What is a data lake in the context of observability?

A data lake is a centralized repository that stores raw, unprocessed data at scale. In observability, it serves as a low-cost archive for logs, metrics, and traces, allowing teams to retain all their data without paying primary storage prices for every byte.

Why don't standard open-source data lake tools work for observability out of the box?

Most open-source data lake tools are built for batch analytics, not real-time querying. Observability workloads require low-latency queries, flexible and evolving schemas, and tag-based filtering, none of which are supported natively in tools like Hive without significant customization.

How does Grepr keep log query latency low without a full-text search index?

Grepr uses massively parallel scanning across small, right-sized files instead of maintaining an expensive full-text index. More files mean more CPU processes can work simultaneously, which minimizes end-to-end query time without the overhead of index maintenance.

What happens to my logs during an incident if data is aggregated?

Grepr detects incidents in real time and stops aggregating relevant data automatically.

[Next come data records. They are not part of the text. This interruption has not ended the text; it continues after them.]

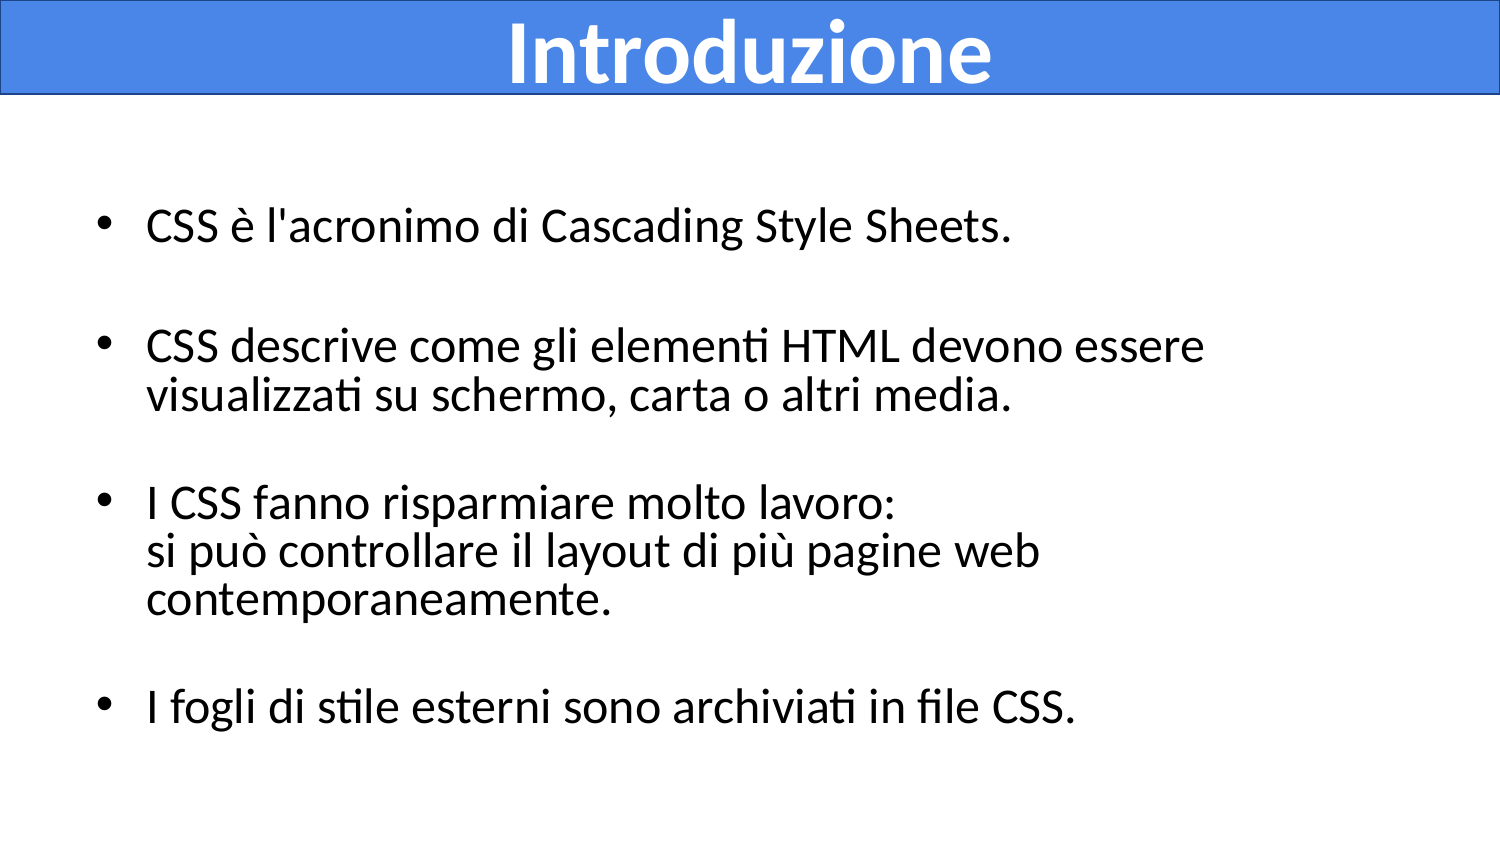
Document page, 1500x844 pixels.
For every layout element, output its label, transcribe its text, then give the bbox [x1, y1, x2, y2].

list CSS è l'acronimo di Cascading Style Sheets. CSS descrive come gli elementi HTML devono essere visualizzati su schermo, carta o altri media. I CSS fanno risparmiare molto lavoro: si può controllare il layout di più pagine web contemporaneamente. I fogli di stile esterni sono archiviati in file CSS. [75, 196, 1425, 754]
title Introduzione [0, 0, 1500, 94]
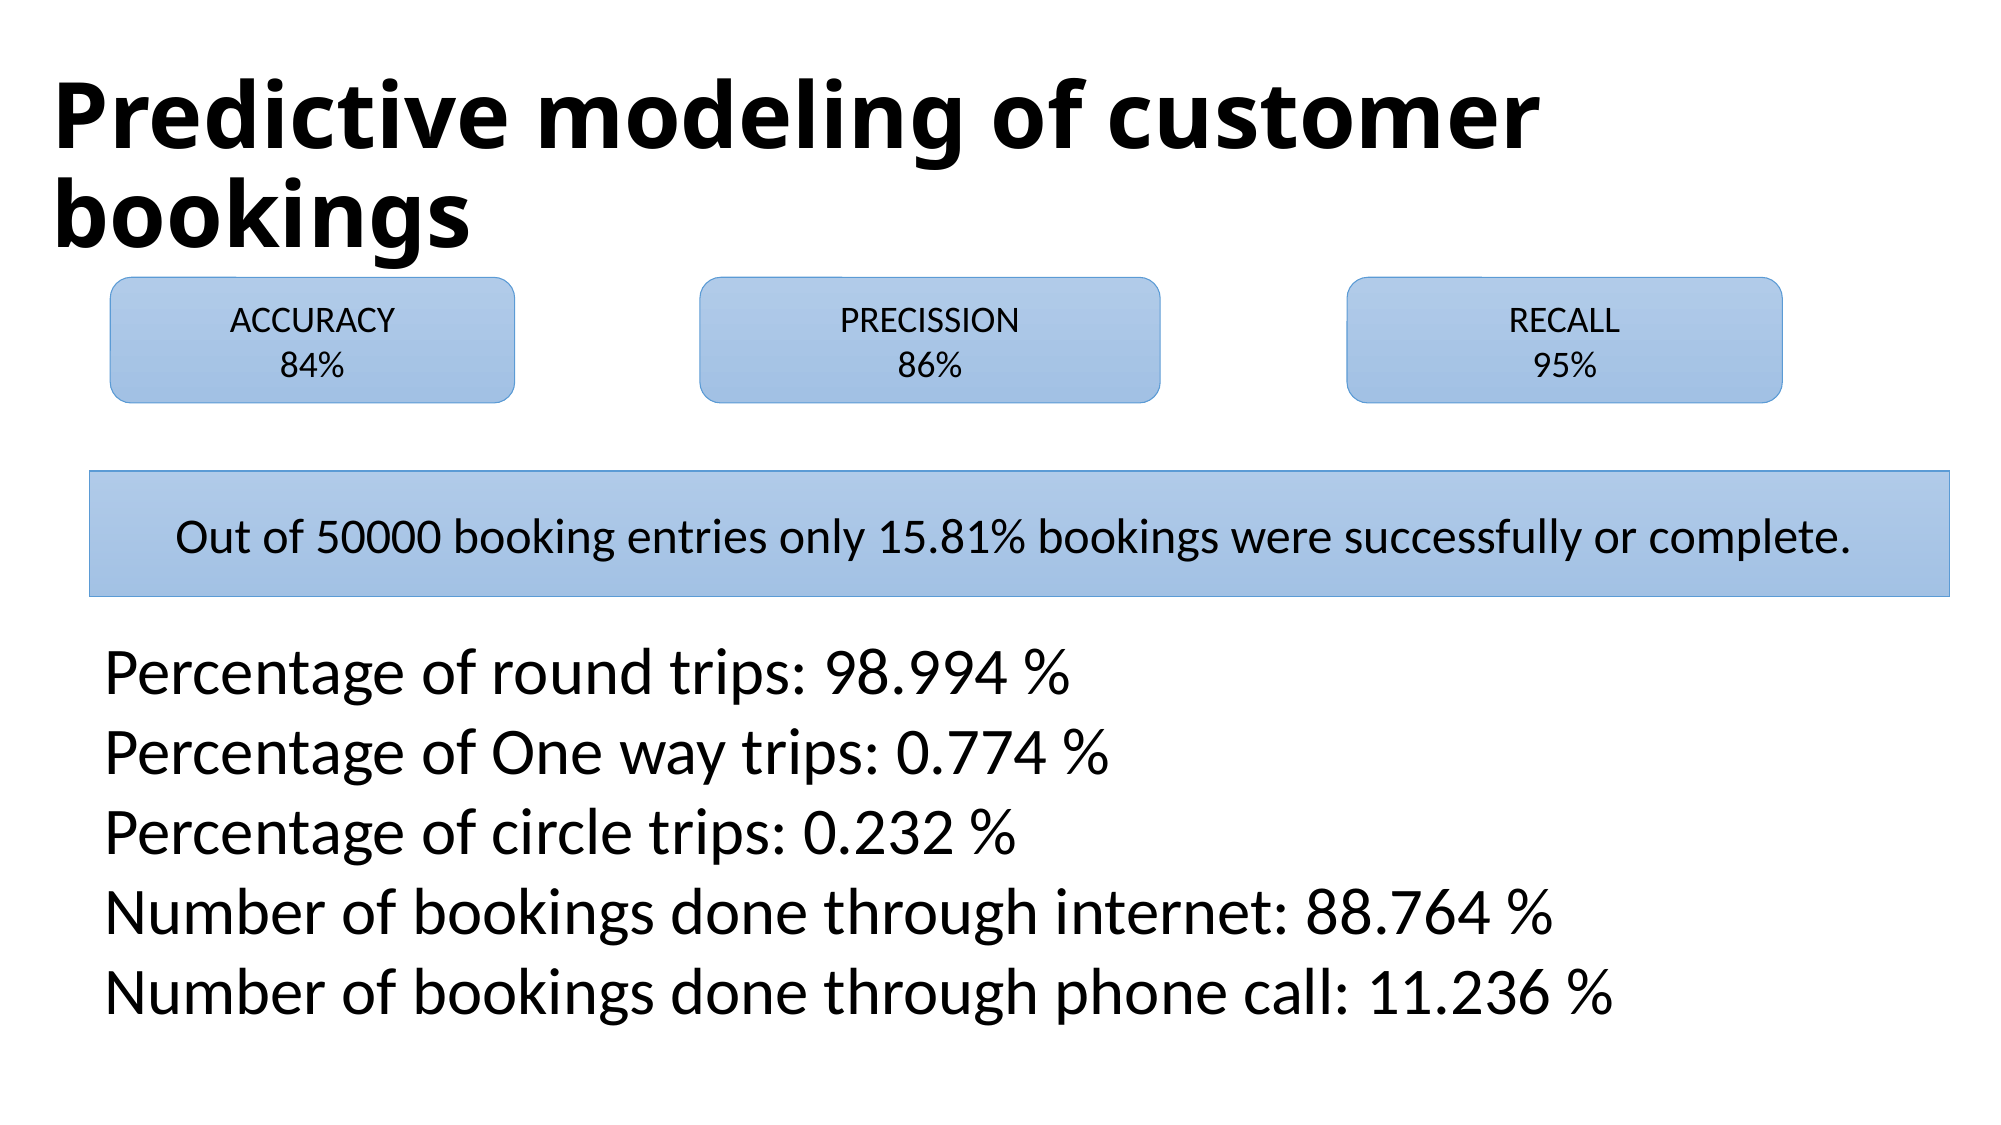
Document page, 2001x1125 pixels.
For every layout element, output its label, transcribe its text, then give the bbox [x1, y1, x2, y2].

text_box Percentage of round trips: 98.994 % Percentage of One way trips: 0.774 % Percentage of circle trips: 0.232 % Number of bookings done through internet: 88.764 % Number of bookings done through phone call: 11.236 % [89, 620, 1950, 1035]
text_box Out of 50000 booking entries only 15.81% bookings were successfully or complete. [89, 470, 1950, 597]
text_box RECALL 95% [1346, 276, 1783, 404]
title Predictive modeling of customer bookings [36, 59, 1953, 278]
text_box ACCURACY 84% [109, 276, 516, 404]
text_box PRECISSION 86% [699, 276, 1161, 404]
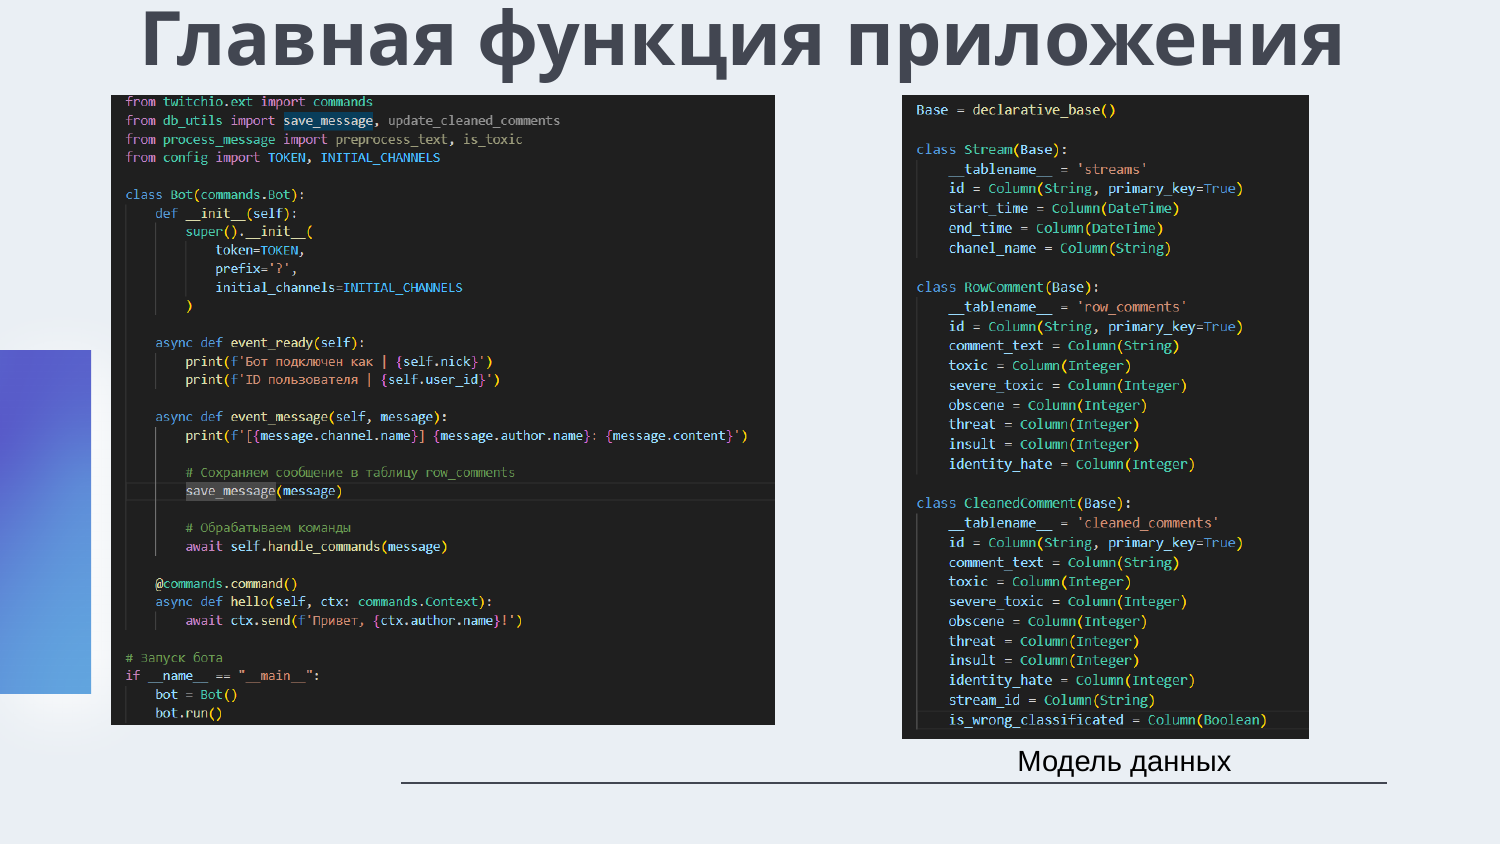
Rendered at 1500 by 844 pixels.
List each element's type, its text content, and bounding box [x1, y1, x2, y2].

It also backfills critical log details into your existing observability tools so engineers have full visibility exactly when they need it, with no manual intervention required.

Can Grepr handle custom or arbitrary log tags?

Yes. Grepr automatically tracks incoming tags and dynamically creates a dedicated schema column for each one. This allows Iceberg to filter on those tags efficiently, even as new tags appear in production, without requiring manual schema updates.